Beckett Double Bill @ The Citizens Theatre

Review by Lorna Irvine | 27 Jun 2012

Everything about Dominic Hill’s re-staging of Krapp’s Last Tape is bigger - the bleak comedy, the gesticulations and sighs, even the leading man. Gerard Murphy is a big bear of a man-two parts Albert Finney to one part William Shatner, with a pinch of lunacy. It is a bold piece of casting, as Beckett’s leading men are generally more on the haunted and cadaverous side.

One of the most celebrated of Beckett’s plays, it sees the troubled, lonely Krapp sit in his front room on his 69th birthday trying to make sense of his life via the device of listening to tapes he made aged 39. He cuts dead his previous pretentions with a swift, almost Tourettes-inflected “SHITE!” and “BOLLOCKS!” and it is never clear whether this is through jealousy of his more youthful, idealistic self or merely the refusal to become sentimental in his autumn years.

There is an onomatopoeic love of language, the joy of the word “spoooool” and poetic repetition of love affairs played back are accompanied by the famous banana consumption, although Hill refuses to have Krapp slip on the skin, as with previous stagings. This aside, it works- I especially loved the corking and uncorking of bottles in the darkness as Krapp settles into a comfortable depression for the night.

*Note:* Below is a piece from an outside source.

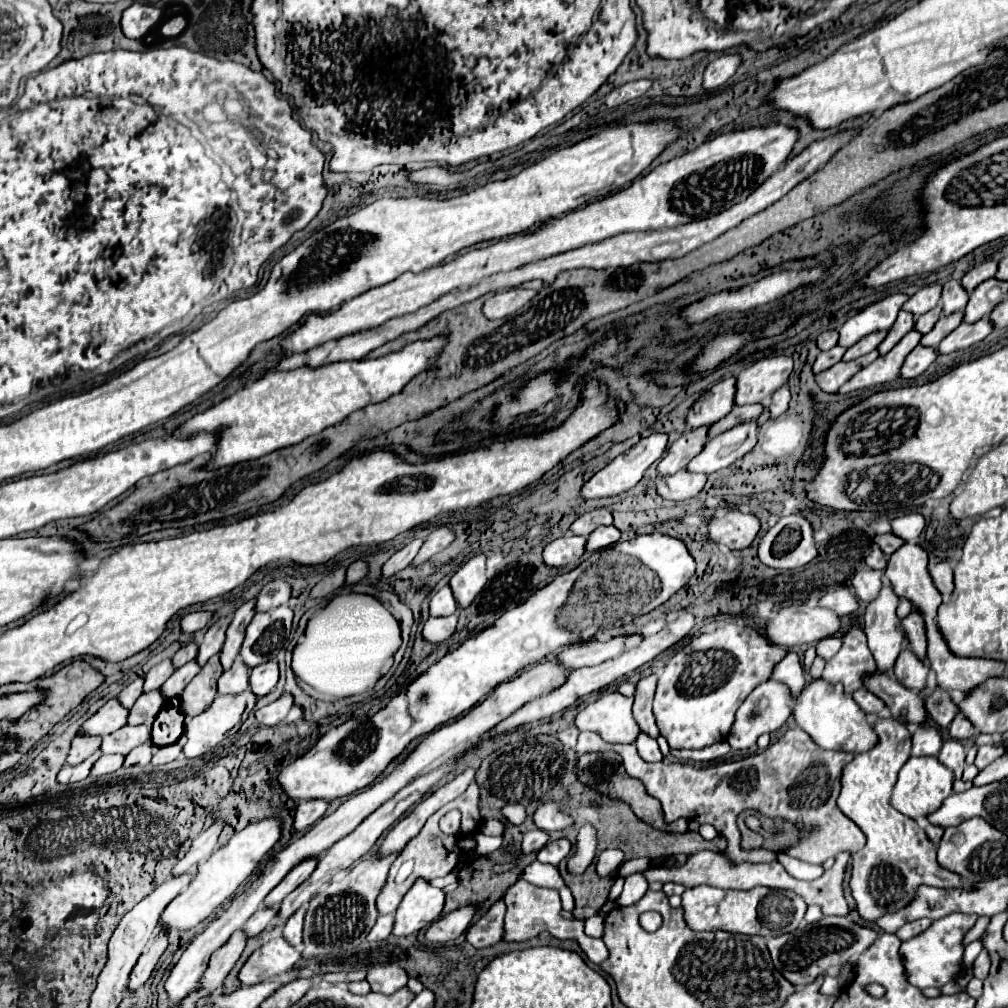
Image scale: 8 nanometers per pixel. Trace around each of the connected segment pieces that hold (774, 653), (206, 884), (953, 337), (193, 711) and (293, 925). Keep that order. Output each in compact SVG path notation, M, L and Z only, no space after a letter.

Footfalls is an altogether different, more stripped-back proposition, and even more effective for that. Almost obscured in the darkness but for her long hair, Kathryn Howden as the enigmatic May, dressed in mermaid like blue-grey lace, paces the floor with metronomic precision, talking to her terminally ill mother. Kay Gaille provides the haunting, stream-of-consciousness voices beautifully. It is a chilling, mesmeric deconstruction of the care-giving feminine ideal of nurturing mothers and daughters, as the characters’ lives co-exist in the past and present, wilfully obscured like Howden’s face. It's hard to know where one ends and one begins. An ethereal play which stays with you long after it fades.